* [所给文段]:
2.1 一般資料 56例患者術后隨訪時間12~18個月,平均(14.7±1.2)個月,術前CL-11°~35°平均(9.5±4.6)°,術前頸椎矢狀位分型:前凸型20例、直線型17例、S型3例、后凸型16例,頸椎曲度異常的發生率為64.4%(36/56)。
2.2 手術前后臨床及影像學指標比較 軸性癥狀發生率在術前為44.6%(25/56),末次隨訪為19.6%(11/56),末次隨訪較術前顯著降低,差異具有統計學意義(χ2=8.023,P=0.005)。與術前相比,術后1周CL、TK、SS、PT增大,但差異無統計學意義,側凸Cobb's角顯著減?。╰=2.328,P<0.017)、LL顯著增大(t=1.742,P<0.017),差異均有統計學意義;末次隨訪TK增大,差異無統計學意義;側凸Cobb's角(t=2.221,P<0.017)、PT(t=1.326,P<0.017)減 小,CL(t=1.521,P<0.017)、LL(t=1.876,P<0.017)、SS(t=1.475,P<0.017)增 大,差異均有統計學意義,見表1。

表1 56例Lenke 5型AIS患者手術前后各影像學指標比較(x ±s,°)
2.3 影像學指標相關性分析 Pearson相關性檢驗顯示:ΔCL與LL的變化呈線性相關(r=0.589,P<0.01);但ΔCL與其他影像學指標未表現出相關性。典型病例見圖3A、圖3B。
Berthonnaud等[9]提出頭部至骨盆的“鉸鏈連接”概念,即在上述解剖范圍內任一部位的外形及方位改變必然會引起鄰近節段的對應性/適應性改變,從而維持軀體的穩定以實現自身最小的能量耗損。在AIS患者中,腰椎前凸與胸椎后凸的相關性已得到了廣泛證實[10]。AIS頸椎曲度與脊柱整體矢狀位形態亦具有相關性[11,12]。本研究中56例患者均為Lenke 5型AIS,即胸腰椎或腰椎存在結構性主彎,LL減小亦較為常見。在脊柱-骨盆矢狀位序列上,腰椎前凸的變化必然會引起上方頸椎前凸、胸椎后凸及下方骨盆參數的代償性改變。本組患者術前頸椎矢狀位分型包括前凸型20例(35.6%)、直線型17例(30.4%)、S型3例(5.4%)、后凸型16例(28.6%),頸椎曲度異常的發生率為64.4%。Hilibrand等[13]報道89%(34/39)的AIS患者存在頸椎曲度變直甚至后凸,胸椎角度和頸椎角度存在相關性。王連雷等[14]發現AIS患者頸椎矢狀位曲度異常發生率為75.0%,后凸發生率為47.9%,頸椎矢狀位曲度與TK、LL具有相關性,而與胸腰椎冠狀位角度及骨盆指數無關。本研究數據略低于上述兩篇研究數據,可能原因在于納入的研究對象不同,上述研究包括了AIS的不同分型(Lenke 1型27例、Lenke 2型2例、Lenke 3型9例、Lenke 4型2例、Lenke 5型5例、Lenke 6型3例),對于Lenke 5型AIS頸椎曲度評價的特異性較為有限。

* [数据材料]:
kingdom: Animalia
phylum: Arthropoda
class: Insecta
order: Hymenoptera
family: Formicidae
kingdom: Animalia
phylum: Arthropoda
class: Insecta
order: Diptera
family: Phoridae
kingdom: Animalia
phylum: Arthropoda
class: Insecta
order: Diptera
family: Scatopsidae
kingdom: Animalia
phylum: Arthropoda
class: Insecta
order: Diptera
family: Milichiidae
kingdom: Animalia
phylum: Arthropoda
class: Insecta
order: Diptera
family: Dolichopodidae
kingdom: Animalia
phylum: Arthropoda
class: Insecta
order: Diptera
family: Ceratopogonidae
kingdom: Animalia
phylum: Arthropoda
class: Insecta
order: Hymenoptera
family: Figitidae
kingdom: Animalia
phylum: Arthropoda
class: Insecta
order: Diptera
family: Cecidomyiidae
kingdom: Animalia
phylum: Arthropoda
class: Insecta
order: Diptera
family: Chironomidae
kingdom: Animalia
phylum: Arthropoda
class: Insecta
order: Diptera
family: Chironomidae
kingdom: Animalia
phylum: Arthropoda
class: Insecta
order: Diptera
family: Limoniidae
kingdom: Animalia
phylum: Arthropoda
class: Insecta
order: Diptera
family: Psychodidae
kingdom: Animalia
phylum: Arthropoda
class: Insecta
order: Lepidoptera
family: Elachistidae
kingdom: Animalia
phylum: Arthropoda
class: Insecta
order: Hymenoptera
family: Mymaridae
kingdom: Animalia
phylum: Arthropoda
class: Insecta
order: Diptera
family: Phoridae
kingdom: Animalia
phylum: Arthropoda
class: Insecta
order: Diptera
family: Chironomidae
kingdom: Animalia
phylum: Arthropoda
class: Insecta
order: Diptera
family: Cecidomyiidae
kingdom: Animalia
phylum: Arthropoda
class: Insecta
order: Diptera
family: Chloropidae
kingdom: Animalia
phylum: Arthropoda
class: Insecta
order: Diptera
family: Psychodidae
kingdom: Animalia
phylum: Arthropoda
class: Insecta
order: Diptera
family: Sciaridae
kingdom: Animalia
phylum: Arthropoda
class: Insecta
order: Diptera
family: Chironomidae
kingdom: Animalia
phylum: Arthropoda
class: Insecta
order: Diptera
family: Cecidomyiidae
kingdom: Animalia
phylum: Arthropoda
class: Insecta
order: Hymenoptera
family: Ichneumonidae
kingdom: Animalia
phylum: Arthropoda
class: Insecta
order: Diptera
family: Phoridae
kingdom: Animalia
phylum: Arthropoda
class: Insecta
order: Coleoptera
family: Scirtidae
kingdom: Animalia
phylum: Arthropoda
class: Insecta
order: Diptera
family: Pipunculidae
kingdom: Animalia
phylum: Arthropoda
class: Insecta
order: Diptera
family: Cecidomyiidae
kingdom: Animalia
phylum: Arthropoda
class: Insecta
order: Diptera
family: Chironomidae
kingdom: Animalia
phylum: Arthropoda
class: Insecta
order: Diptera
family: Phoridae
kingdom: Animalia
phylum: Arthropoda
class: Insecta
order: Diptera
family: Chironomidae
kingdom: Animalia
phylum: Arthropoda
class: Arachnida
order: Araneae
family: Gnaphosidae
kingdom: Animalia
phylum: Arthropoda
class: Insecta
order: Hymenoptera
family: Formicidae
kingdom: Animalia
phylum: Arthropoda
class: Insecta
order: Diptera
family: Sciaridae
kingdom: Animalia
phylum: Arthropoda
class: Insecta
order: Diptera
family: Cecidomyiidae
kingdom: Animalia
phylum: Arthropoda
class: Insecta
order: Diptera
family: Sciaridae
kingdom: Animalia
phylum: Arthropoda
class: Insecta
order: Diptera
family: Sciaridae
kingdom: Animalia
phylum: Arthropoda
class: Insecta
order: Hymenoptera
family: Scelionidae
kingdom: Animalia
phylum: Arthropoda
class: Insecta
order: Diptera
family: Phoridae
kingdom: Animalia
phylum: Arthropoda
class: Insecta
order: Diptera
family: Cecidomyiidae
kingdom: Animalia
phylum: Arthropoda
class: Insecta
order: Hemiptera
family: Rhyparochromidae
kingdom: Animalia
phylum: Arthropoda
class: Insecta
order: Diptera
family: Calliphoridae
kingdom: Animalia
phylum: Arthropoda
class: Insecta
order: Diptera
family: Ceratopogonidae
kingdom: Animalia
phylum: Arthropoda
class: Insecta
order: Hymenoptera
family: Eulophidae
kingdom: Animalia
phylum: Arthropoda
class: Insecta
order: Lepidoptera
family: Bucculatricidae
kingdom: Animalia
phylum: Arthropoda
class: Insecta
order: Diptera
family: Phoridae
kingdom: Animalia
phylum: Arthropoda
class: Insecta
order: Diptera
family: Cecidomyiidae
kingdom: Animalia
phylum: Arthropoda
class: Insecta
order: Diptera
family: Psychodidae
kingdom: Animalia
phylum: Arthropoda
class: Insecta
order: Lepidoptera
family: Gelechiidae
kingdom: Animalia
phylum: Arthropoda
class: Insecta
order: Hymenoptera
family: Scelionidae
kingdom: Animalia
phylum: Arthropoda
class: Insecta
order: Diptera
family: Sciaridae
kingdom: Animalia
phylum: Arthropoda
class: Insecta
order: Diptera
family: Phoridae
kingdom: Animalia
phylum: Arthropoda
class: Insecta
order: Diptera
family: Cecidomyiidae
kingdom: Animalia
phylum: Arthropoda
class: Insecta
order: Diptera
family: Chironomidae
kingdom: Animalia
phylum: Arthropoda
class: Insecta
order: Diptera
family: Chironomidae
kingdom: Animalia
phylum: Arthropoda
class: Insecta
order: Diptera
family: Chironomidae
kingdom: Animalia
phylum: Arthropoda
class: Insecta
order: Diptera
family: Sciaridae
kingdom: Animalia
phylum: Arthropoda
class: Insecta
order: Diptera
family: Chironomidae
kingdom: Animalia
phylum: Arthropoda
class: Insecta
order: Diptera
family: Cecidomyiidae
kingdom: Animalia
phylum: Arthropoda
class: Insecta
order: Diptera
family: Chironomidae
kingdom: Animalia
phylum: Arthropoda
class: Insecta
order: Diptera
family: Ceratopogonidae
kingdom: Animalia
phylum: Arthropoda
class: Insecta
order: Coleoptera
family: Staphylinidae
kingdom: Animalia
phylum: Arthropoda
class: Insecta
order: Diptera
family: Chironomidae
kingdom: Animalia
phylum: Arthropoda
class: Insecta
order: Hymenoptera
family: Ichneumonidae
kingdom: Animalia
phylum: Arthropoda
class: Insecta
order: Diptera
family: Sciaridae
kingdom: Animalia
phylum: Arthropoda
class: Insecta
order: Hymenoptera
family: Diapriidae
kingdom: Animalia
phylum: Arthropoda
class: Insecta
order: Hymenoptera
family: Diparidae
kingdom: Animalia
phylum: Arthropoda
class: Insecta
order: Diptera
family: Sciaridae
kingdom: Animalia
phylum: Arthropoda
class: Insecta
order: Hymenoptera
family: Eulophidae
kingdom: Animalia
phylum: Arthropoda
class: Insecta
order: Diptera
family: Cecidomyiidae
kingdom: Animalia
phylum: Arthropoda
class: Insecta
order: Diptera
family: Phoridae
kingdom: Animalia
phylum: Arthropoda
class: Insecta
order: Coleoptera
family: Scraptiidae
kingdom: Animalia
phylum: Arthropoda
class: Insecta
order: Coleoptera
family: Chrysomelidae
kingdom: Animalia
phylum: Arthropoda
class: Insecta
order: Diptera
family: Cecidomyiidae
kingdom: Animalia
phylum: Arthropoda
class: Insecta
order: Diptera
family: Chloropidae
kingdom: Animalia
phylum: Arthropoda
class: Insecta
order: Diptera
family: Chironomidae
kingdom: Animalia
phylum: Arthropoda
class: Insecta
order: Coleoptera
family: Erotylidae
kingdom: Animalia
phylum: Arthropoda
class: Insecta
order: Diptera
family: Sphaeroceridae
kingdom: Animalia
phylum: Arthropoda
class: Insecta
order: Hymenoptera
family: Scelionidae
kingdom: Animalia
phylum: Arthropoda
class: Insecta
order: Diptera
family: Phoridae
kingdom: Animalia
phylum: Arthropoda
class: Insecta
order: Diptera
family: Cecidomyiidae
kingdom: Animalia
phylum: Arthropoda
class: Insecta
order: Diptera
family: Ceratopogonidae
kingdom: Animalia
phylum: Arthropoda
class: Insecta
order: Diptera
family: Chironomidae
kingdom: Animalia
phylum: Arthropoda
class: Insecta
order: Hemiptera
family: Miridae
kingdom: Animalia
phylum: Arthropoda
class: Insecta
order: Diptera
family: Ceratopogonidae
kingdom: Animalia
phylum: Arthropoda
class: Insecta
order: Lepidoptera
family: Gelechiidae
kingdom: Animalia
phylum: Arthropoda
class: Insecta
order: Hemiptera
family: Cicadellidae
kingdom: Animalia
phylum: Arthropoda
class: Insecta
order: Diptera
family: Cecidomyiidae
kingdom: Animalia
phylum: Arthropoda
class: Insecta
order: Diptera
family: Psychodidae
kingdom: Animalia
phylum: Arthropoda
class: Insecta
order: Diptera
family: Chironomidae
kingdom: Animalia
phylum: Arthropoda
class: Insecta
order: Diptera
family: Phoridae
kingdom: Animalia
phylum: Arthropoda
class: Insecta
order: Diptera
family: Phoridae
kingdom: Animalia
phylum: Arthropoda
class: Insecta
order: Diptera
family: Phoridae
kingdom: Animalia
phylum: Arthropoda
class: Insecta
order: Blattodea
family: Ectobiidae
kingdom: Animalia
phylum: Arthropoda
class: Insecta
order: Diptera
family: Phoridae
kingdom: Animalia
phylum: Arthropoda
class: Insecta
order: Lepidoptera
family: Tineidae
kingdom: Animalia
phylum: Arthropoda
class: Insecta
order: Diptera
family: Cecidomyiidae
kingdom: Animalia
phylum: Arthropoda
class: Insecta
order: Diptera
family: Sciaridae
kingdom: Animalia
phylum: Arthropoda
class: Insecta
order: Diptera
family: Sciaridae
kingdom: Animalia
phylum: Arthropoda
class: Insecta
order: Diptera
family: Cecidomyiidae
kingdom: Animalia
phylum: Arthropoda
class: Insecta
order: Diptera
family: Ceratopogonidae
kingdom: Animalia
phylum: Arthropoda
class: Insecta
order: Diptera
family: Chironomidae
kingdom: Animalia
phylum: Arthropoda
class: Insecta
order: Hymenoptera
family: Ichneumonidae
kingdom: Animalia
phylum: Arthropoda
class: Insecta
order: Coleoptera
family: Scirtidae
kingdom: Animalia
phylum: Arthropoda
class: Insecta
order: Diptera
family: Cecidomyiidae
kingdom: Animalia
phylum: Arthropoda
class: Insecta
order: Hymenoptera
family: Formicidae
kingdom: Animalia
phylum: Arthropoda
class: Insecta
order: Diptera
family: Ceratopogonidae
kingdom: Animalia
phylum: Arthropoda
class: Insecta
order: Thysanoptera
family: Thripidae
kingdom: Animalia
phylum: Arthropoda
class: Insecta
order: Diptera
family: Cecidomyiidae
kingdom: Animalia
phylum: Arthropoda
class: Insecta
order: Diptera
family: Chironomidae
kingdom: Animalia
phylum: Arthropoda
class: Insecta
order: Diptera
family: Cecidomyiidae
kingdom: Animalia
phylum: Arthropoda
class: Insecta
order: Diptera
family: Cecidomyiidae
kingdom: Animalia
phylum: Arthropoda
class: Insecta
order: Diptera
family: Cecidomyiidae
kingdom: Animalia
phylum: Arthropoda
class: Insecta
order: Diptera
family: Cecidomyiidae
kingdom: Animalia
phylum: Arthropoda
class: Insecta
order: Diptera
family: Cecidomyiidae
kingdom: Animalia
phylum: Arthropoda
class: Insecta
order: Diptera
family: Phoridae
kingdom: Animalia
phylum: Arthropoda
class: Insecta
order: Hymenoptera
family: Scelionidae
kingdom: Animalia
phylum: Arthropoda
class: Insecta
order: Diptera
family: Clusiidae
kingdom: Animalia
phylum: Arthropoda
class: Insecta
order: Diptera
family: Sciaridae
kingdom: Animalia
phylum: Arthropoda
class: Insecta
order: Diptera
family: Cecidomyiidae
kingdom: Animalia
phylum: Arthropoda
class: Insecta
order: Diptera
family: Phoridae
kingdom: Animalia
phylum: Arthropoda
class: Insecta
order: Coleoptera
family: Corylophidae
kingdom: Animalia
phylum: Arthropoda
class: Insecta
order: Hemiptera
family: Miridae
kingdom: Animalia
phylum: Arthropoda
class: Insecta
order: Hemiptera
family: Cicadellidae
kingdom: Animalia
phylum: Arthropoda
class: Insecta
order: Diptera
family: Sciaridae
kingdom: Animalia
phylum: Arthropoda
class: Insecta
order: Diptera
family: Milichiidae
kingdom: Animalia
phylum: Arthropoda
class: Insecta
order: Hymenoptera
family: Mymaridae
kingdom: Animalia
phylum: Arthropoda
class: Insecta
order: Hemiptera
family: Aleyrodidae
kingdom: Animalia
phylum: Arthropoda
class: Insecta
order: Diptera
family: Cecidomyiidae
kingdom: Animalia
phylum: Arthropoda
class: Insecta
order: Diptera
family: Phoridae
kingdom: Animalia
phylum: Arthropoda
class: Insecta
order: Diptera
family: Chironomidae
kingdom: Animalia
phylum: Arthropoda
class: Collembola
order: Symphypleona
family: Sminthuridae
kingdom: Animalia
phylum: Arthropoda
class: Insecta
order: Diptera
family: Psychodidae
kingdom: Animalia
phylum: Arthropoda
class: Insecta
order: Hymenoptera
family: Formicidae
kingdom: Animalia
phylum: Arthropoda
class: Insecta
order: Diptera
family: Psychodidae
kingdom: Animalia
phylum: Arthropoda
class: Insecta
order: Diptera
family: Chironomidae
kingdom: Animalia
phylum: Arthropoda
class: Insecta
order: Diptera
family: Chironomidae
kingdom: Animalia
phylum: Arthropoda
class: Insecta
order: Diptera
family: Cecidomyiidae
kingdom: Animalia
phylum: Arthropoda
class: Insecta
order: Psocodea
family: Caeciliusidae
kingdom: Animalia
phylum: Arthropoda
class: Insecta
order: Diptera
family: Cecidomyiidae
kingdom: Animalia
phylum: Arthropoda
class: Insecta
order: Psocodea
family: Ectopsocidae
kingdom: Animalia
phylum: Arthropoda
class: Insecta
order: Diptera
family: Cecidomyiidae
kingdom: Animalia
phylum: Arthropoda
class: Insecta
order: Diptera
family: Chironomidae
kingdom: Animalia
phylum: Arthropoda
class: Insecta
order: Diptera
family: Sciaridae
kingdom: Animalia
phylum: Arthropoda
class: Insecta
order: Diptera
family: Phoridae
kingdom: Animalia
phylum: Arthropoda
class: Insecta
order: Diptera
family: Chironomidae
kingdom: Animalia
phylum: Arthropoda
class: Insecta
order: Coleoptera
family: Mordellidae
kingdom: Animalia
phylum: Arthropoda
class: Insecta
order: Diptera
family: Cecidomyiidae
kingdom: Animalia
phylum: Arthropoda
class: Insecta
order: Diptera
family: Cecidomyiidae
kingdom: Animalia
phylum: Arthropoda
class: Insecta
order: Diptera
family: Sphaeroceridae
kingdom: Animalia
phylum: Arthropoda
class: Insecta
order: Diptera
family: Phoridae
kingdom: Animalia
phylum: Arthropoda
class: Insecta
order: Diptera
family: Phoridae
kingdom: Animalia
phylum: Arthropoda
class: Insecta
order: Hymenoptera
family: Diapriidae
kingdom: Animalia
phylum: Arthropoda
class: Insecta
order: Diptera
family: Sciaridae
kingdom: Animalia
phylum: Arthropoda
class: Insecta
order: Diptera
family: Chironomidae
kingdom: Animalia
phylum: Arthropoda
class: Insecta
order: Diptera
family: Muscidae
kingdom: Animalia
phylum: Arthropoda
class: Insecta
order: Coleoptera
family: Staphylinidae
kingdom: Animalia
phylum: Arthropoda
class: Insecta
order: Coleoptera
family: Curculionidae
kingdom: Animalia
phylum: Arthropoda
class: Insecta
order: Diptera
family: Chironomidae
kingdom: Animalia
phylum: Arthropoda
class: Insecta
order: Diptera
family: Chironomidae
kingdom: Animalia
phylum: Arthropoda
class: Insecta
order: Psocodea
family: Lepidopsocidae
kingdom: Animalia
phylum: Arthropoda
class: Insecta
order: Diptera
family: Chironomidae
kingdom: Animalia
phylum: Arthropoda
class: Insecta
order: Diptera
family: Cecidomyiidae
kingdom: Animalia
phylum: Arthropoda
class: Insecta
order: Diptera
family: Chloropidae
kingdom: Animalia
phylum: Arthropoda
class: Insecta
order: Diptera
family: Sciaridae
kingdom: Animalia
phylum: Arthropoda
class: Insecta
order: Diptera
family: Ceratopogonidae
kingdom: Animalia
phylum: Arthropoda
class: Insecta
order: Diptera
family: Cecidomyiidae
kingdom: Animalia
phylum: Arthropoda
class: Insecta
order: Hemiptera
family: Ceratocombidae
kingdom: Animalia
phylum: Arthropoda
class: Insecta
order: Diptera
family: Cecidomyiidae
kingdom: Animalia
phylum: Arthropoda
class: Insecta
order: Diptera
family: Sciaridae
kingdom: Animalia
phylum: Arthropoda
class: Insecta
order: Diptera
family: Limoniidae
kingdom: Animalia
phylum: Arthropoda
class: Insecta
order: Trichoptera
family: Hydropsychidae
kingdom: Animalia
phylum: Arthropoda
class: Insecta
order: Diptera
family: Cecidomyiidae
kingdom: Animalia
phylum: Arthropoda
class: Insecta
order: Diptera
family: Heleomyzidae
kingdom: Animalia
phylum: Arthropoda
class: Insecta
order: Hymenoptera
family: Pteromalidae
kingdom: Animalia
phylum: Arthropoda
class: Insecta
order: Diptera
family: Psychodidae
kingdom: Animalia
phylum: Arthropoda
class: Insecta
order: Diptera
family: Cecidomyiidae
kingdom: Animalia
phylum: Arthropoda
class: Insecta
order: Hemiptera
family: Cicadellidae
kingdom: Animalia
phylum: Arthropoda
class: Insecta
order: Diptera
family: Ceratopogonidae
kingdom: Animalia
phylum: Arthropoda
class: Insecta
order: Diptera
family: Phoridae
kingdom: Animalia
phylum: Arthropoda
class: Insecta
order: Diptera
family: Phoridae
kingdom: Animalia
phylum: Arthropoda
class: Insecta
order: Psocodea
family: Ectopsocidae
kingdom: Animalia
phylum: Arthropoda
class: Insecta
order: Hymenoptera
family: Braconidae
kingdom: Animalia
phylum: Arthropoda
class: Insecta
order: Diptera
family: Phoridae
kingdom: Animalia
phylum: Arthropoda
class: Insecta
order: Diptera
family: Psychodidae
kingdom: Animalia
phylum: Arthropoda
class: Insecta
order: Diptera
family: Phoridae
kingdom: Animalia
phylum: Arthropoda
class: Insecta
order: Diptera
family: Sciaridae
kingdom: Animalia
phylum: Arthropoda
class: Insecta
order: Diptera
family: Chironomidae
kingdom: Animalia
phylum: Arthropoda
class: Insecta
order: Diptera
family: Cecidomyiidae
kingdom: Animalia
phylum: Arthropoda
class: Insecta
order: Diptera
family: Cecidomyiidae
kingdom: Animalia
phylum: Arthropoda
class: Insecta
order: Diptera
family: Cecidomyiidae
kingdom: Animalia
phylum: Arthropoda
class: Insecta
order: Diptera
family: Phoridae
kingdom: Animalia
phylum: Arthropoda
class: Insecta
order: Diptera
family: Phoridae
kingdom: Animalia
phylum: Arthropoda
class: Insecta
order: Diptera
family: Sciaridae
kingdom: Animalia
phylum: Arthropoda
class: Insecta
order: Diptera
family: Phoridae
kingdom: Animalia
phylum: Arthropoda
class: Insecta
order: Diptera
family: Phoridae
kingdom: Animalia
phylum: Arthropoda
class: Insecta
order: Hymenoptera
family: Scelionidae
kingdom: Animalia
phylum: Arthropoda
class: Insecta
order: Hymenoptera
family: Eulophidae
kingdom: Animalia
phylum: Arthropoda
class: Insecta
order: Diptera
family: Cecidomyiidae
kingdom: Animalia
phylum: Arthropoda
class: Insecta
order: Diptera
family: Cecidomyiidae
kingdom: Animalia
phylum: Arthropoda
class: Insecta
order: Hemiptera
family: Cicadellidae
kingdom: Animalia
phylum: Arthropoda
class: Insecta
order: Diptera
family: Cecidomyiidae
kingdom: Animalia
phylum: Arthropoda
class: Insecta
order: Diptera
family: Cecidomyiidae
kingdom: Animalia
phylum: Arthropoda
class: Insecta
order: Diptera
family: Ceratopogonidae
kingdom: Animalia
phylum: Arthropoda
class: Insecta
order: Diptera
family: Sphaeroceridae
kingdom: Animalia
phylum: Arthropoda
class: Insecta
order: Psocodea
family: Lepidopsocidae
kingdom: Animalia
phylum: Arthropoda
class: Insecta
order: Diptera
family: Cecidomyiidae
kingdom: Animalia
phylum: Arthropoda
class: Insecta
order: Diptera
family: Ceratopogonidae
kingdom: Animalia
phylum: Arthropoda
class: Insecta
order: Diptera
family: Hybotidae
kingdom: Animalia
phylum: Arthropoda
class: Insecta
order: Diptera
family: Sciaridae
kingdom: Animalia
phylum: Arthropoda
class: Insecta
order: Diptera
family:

* [题目要求]:
根据所给文段,末次随访时轴性症状的发生率是多少?

* [参考答案]:
19.6%(11/56)。